Aktualizacja tygodniowa.
Parametry dzisiaj rano przed podmianą:
Zasolenie = 34 ppt
pH = 7,74 - miernik elektroniczny (było 7,84)
KH = 8,45 - test Salifert (było 8,9)
Mg = 1470 - test Salifert (było 1500)
Ca = 455 - test Salifert (było 450)
PO4 = 0,34 - test Hanna (było 0,03)
NO3 = 10 - test Salifert (było 1)
Po pierwsze ogromny skok fosforanów. Pierwsza myśl - źle zrobiony pomiar, ale jak wkładałem fiolkę do miernika to zabarwienie było widoczne gołym okiem a po drugie azotany też podskoczyły. W takim razie coś w zbiorniku.
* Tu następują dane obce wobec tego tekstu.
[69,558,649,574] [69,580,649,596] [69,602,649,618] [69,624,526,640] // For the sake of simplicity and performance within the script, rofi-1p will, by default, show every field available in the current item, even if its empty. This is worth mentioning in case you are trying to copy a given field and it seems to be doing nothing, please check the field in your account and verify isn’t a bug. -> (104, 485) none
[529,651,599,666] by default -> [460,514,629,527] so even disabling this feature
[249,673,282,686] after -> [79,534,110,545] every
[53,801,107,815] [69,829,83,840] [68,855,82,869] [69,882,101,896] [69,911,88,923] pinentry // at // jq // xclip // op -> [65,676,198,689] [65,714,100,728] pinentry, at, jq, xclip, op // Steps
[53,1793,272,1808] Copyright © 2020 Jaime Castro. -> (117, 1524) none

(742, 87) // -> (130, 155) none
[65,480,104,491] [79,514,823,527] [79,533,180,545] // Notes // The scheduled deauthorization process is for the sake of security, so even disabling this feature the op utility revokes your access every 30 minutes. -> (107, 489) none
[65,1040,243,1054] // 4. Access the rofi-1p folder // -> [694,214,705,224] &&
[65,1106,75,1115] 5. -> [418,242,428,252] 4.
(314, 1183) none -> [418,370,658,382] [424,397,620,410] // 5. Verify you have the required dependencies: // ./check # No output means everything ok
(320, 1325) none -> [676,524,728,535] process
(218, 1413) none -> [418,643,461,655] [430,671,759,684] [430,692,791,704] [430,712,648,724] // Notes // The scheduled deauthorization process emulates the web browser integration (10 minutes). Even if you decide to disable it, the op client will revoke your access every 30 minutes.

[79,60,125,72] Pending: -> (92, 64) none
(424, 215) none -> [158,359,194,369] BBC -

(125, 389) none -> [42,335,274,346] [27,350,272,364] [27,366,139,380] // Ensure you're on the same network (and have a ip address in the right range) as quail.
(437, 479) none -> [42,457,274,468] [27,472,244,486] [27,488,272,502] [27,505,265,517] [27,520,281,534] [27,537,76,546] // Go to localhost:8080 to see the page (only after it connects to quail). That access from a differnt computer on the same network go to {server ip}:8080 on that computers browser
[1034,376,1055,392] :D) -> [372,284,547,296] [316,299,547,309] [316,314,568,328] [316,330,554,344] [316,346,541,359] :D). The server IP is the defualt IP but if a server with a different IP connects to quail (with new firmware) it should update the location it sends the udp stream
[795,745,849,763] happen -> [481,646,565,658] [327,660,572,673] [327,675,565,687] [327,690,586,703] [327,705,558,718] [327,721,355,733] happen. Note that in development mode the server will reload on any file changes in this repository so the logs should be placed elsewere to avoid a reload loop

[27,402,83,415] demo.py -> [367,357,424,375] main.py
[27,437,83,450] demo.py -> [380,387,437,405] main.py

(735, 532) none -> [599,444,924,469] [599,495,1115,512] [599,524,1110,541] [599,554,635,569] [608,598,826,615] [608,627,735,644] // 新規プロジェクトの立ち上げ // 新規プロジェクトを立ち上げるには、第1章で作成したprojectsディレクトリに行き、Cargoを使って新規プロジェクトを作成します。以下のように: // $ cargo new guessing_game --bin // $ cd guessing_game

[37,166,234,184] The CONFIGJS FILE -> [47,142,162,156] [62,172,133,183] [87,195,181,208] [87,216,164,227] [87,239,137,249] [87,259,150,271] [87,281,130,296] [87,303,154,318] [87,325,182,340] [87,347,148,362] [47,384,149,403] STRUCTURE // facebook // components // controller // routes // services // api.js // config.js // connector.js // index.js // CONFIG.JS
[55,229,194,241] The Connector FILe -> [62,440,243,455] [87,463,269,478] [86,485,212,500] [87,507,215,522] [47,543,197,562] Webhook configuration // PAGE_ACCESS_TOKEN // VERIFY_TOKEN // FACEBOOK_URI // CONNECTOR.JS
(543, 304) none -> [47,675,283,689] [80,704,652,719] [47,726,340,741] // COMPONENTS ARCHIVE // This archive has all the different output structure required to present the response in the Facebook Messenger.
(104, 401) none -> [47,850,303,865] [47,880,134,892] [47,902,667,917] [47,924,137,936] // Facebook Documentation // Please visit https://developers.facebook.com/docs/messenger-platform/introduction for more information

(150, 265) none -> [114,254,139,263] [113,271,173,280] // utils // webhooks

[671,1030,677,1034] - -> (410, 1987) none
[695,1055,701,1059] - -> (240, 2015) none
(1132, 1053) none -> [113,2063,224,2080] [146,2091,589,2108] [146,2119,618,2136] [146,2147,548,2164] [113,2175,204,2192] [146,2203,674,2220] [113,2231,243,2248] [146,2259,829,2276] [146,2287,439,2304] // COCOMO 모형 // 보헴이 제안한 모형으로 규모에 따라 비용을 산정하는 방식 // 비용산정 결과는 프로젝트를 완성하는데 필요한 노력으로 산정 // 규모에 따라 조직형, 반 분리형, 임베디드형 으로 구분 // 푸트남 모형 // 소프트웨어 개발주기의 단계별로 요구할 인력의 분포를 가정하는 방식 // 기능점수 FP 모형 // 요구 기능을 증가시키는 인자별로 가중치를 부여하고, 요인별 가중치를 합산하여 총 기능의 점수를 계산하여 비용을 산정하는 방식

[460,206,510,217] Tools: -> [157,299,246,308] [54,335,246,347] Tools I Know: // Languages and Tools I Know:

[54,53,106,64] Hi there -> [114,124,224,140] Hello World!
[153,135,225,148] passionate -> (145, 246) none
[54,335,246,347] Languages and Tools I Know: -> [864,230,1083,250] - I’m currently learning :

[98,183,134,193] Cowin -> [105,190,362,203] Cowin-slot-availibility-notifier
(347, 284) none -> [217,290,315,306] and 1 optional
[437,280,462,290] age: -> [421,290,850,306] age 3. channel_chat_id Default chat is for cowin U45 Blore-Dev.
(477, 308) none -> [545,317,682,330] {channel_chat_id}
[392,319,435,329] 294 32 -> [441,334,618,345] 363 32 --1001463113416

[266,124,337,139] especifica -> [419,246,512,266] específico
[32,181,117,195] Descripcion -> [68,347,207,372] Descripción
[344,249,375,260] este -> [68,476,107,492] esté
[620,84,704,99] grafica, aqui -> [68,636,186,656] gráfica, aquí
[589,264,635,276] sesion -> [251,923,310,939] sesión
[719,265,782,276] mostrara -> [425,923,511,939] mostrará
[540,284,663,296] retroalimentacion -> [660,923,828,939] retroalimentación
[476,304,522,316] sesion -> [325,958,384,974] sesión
Z większych zmian to wydałem dużego Sarcophytona i przestawiłem kilka korali czyli raczej nic co miałoby taki wpływ. Podejrzenie padło na Strombusa, który od kilku dni siedział w jednym miejscu. Wyciągam a tam sama skorupka :O Jakieś dwa/trzy dni temu jeszcze widziałem wystawione oczy. Nie wiem tylko czy coś go podgryzło (wieloszczety na przykład) czy też padł z jakieś innej przyczyny (głodu, parametrów w akwarium, starości) . Ślimaki nie mają jednak łatwo w moim akwarium, chociaż z drugiej strony w tym tygodniu widziałem jak Stomatella wypuszczała gamety.
Teraz kwestia co z tymi podniesionymi nutrientami robić? Włożyć Rowę na fosforany? Przestać dozować CaNo3? Tylko, że jak przestanę dozować azotany to spadnie KH.
Z drugiej strony patrząc na kondycję korali to nie widzę jakiś problemów a wręcz może jest lepiej. Caluastrea candy cane jeszcze nigdy nie była tak napompowana, pojawiły się znów gąbki sycon no i aiptasia wróciła chyba we wszystkich miejscach gdzie ją traktowałem Aiptasia-X (no to akurat nie jest dobre ). Cyjano, które jest widoczne w piasku przy szybie nabrało trochę koloru i wielkości - to trochę mnie tylko martwi.
Postanowiłem nie wykonywać nerwowych ruchów i dać możliwość baniakowi poradzić sobie z tym problemem. Dodałem tylko bakterii Prodibio i obserwuję.
Nie wiem czy dobrze robię więc porady osób z większym doświadczeniem mile widziane.